67,300 tokens is real pain. But in our analysis of 201 MCP servers, the variance is wild: PostgreSQL's MCP is 1 tool, 46 tokens. GitHub's official MCP is 80 tools, 20,444 tokens. The range is 440x.
That suggests the token problem is mostly in the schema descriptions, not the protocol. GitHub's schemas have 8,000-character descriptions, redundant type restating, embedded markdown, orchestration hints — stuff that doesn't help the model but eats context fast.
Postgres is lean because its schemas are lean. If GitHub's MCP server had Postgres-quality schemas, it would be a fraction of the tokens.
CommandSpec looks interesting. The CLI angle makes sense for stable, well-documented APIs. Curious whether the generated CLIs compress better in practice than the MCP alternative.
Mcp2cli is a runtime approach — CLI translation at query time. There's a complementary build-time angle worth knowing about: fixing the schemas directly so they're token-efficient before they're ever served to a client.
We graded 201 MCP servers (3,991 tools, 512K tokens total). 97% have quality issues that waste tokens: descriptions that repeat the parameter name verbatim, markdown formatting inside tool descriptions, missing type info, descriptions starting with 'This tool...' or 'Allows you to...'. None of this helps the LLM; it just costs tokens.
agent-friend fix server.json > fixed.json reduces token count ~30% for most servers without changing functionality. The two approaches stack — fix the schema first, then serve via CLI if needed.
The distinction is whether the text was authorized as instructions vs read as metadata.
If you task an agent to contribute to a repo, following CONTRIBUTING.md is in scope — the agent was authorized to treat it as instructions. That's closer to 'curl | bash where you deliberately piped' than injection.

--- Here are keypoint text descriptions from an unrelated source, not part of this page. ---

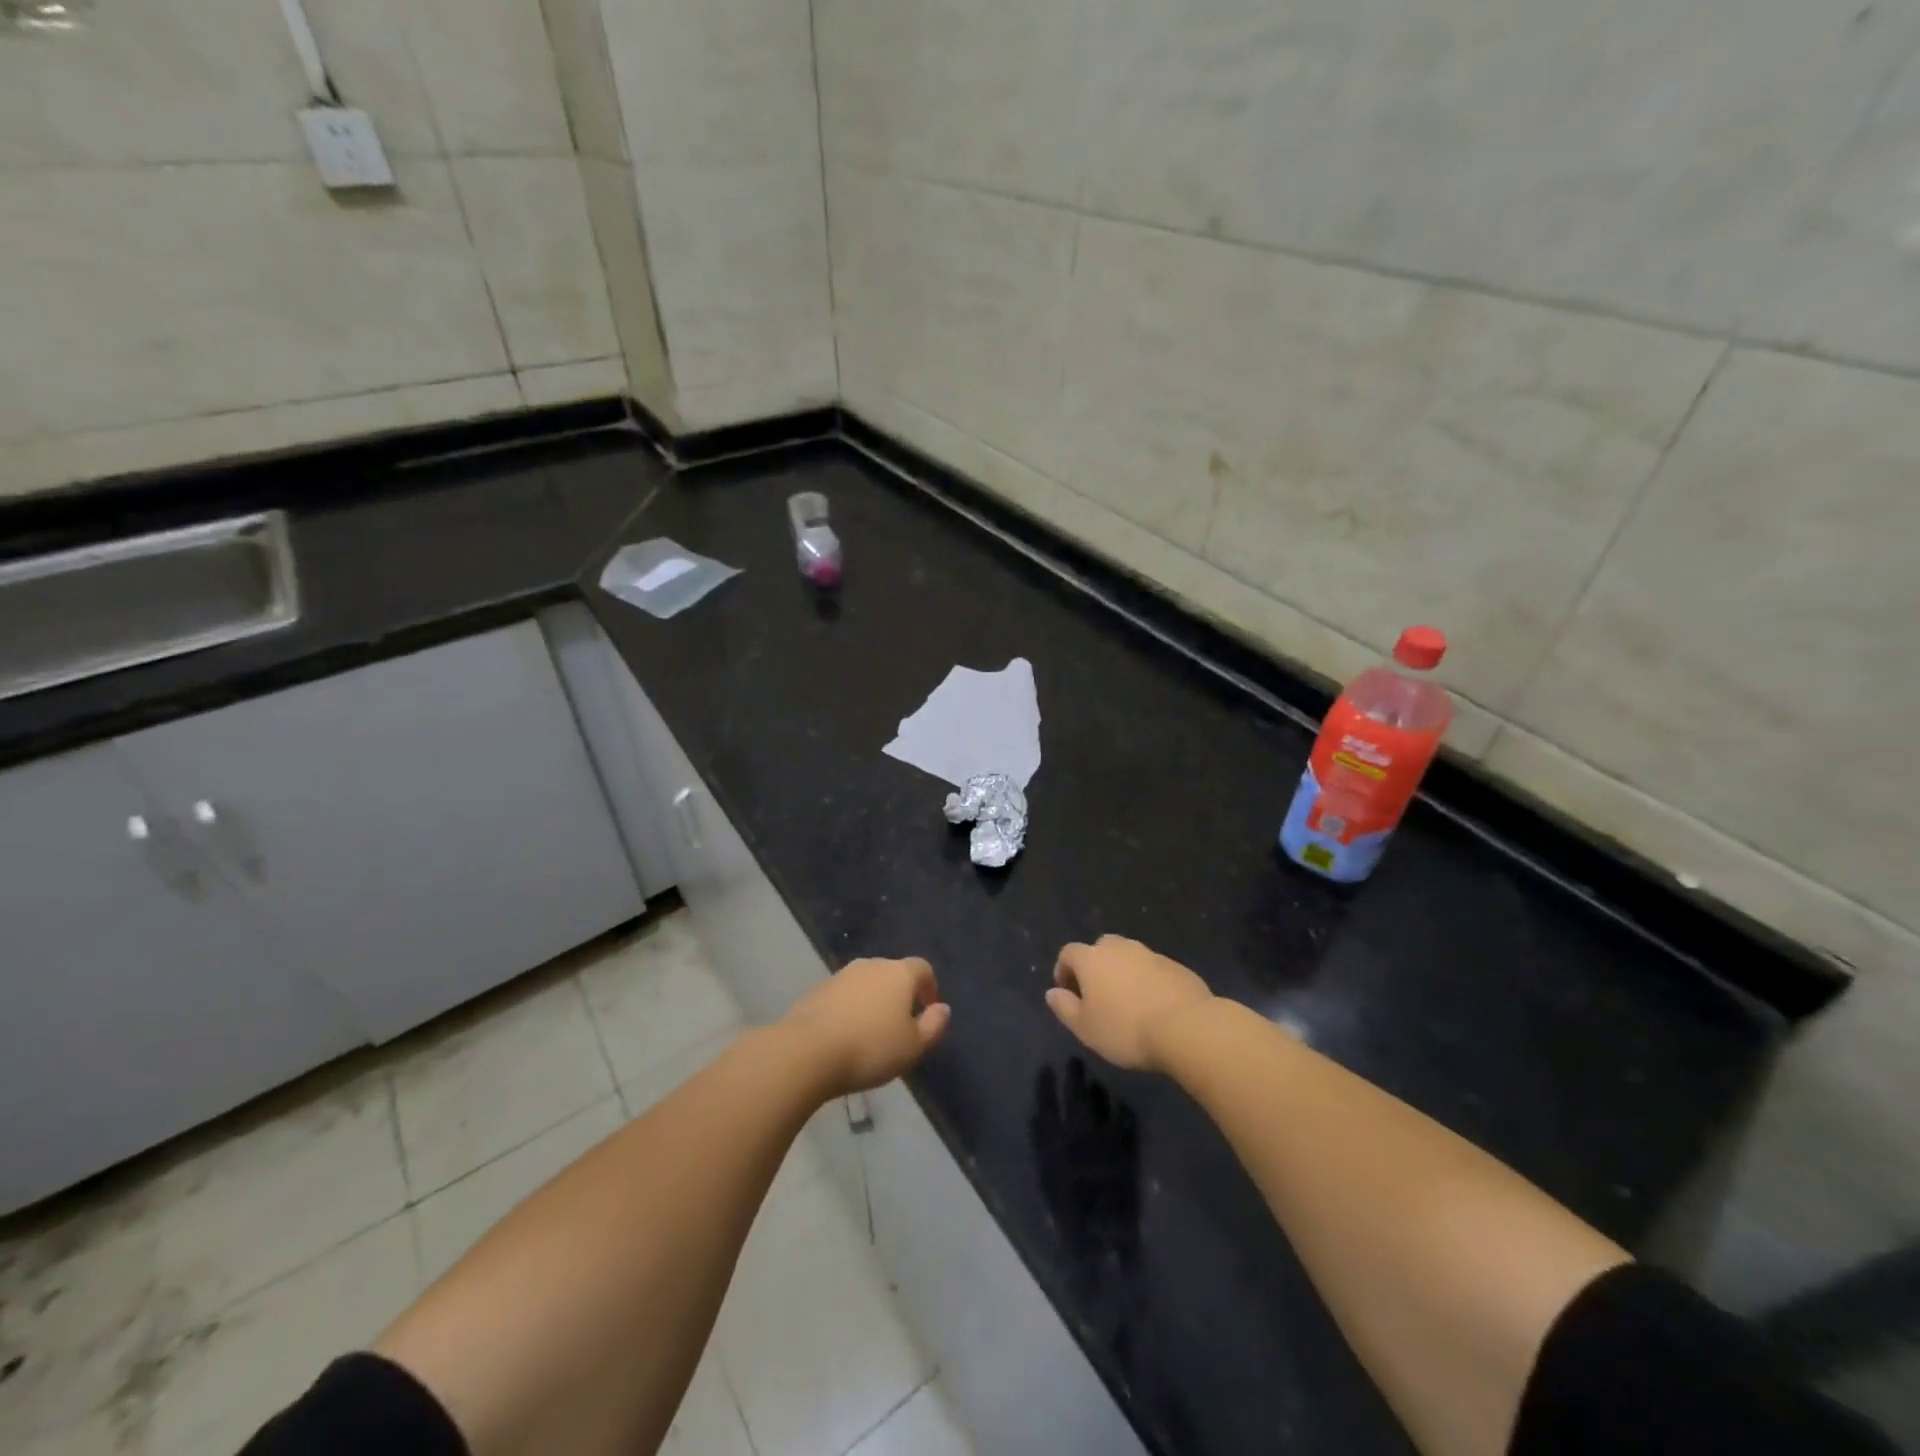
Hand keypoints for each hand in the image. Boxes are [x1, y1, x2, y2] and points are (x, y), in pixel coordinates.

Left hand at [782, 956, 950, 1095]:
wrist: (807, 1051)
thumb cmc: (870, 1048)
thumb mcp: (913, 1046)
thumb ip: (934, 1025)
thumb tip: (942, 1008)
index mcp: (899, 973)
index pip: (923, 968)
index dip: (929, 987)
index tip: (928, 1010)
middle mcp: (871, 965)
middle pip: (893, 972)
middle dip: (900, 994)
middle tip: (901, 1025)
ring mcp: (841, 975)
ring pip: (866, 983)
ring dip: (873, 1001)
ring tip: (872, 1032)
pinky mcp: (817, 990)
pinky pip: (844, 995)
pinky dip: (850, 1008)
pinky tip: (846, 1035)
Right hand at [1046, 936, 1213, 1072]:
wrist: (1185, 1027)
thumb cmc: (1125, 1029)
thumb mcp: (1085, 1028)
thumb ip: (1064, 1007)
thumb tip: (1052, 992)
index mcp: (1092, 959)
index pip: (1068, 953)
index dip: (1064, 970)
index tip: (1068, 993)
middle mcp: (1120, 948)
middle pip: (1100, 948)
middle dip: (1096, 967)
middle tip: (1099, 996)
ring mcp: (1150, 954)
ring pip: (1129, 957)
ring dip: (1123, 973)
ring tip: (1128, 1003)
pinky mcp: (1176, 966)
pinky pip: (1153, 969)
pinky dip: (1148, 981)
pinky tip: (1154, 1006)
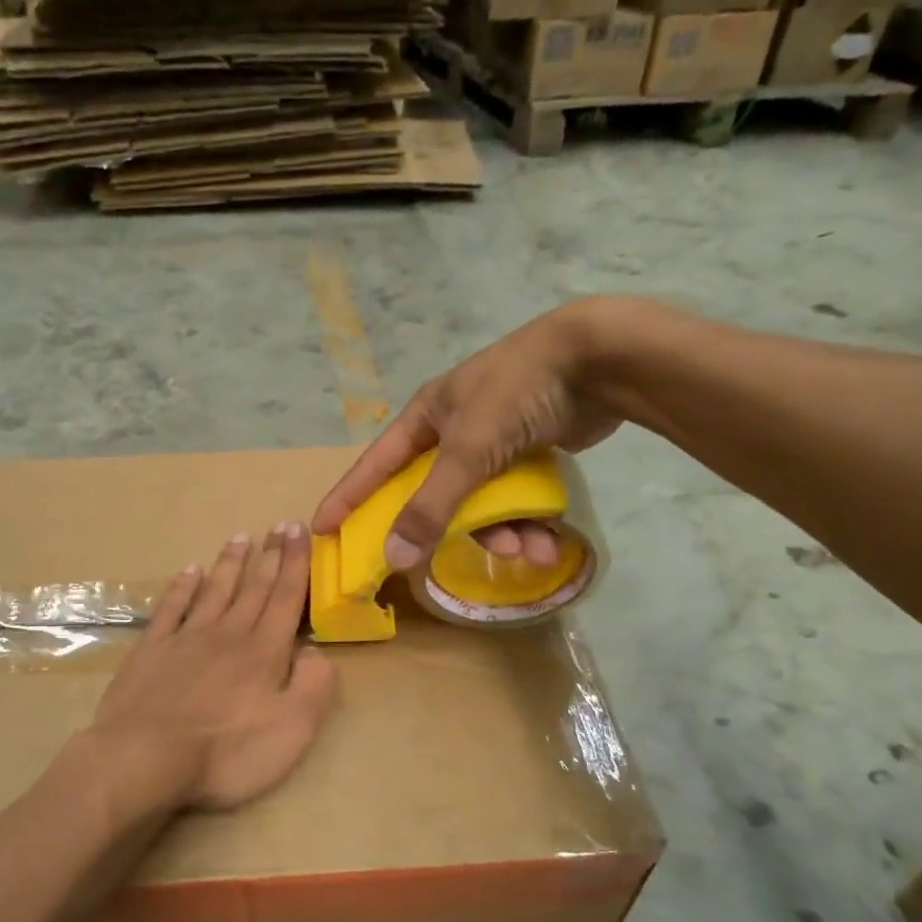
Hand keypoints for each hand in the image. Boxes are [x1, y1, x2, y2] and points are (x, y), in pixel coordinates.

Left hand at [91, 524, 336, 812]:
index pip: (286, 598)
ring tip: (240, 537)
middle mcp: (228, 634)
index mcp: (264, 652)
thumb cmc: (226, 753)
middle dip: (270, 556)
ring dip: (230, 564)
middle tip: (280, 525)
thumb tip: (315, 651)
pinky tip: (189, 571)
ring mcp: (186, 639)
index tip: (300, 530)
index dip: (296, 563)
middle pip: (254, 588)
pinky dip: (182, 587)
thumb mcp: (292, 729)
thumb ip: (313, 686)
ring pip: (214, 591)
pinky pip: (170, 609)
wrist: (145, 759)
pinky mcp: (151, 651)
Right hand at [311, 299, 621, 568]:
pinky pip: (515, 500)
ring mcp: (494, 441)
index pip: (376, 464)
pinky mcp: (529, 453)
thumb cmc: (517, 393)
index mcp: (426, 416)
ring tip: (528, 551)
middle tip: (445, 561)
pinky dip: (528, 523)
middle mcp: (453, 430)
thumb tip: (394, 557)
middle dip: (449, 529)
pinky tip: (548, 542)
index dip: (349, 496)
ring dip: (502, 533)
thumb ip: (431, 506)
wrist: (598, 361)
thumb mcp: (468, 450)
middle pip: (433, 494)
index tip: (324, 528)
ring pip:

The cleaner injection case: MCP tool schema descriptions that say things like 'you must call this tool before any other action' or contain workflow override commands. These are read as metadata (what does this tool do?), not as workflow instructions. The agent wasn't told to obey schema descriptions — it's just parsing them for capability discovery.
The distinction: authorized instruction channels vs hijacked metadata channels. CONTRIBUTING.md is an authorized channel when you're contributing. Tool schema descriptions aren't supposed to be command channels at all.
I've been grading MCP server schemas for quality. 27 servers, 510 tools, 97K tokens measured.
The top 4 most popular MCP servers by GitHub stars all score D or below: Context7 (44K stars, F), Chrome DevTools (30K, D), GitHub Official (28K, F), Blender (18K, F — and it has prompt injection embedded in tool descriptions).
Meanwhile, PostgreSQL's MCP server — 1 tool, 46 tokens — scores a perfect 100. Popularity anti-correlates with quality.
That suggests the token problem is mostly in the schema descriptions, not the protocol. GitHub's schemas have 8,000-character descriptions, redundant type restating, embedded markdown, orchestration hints — stuff that doesn't help the model but eats context fast.
Postgres is lean because its schemas are lean. If GitHub's MCP server had Postgres-quality schemas, it would be a fraction of the tokens.
agent-friend fix server.json outputs a fixed version — drops ~30% on average, more on the worst offenders: https://github.com/0-co/agent-friend
CommandSpec looks interesting. The CLI angle makes sense for stable, well-documented APIs. Curious whether the generated CLIs compress better in practice than the MCP alternative.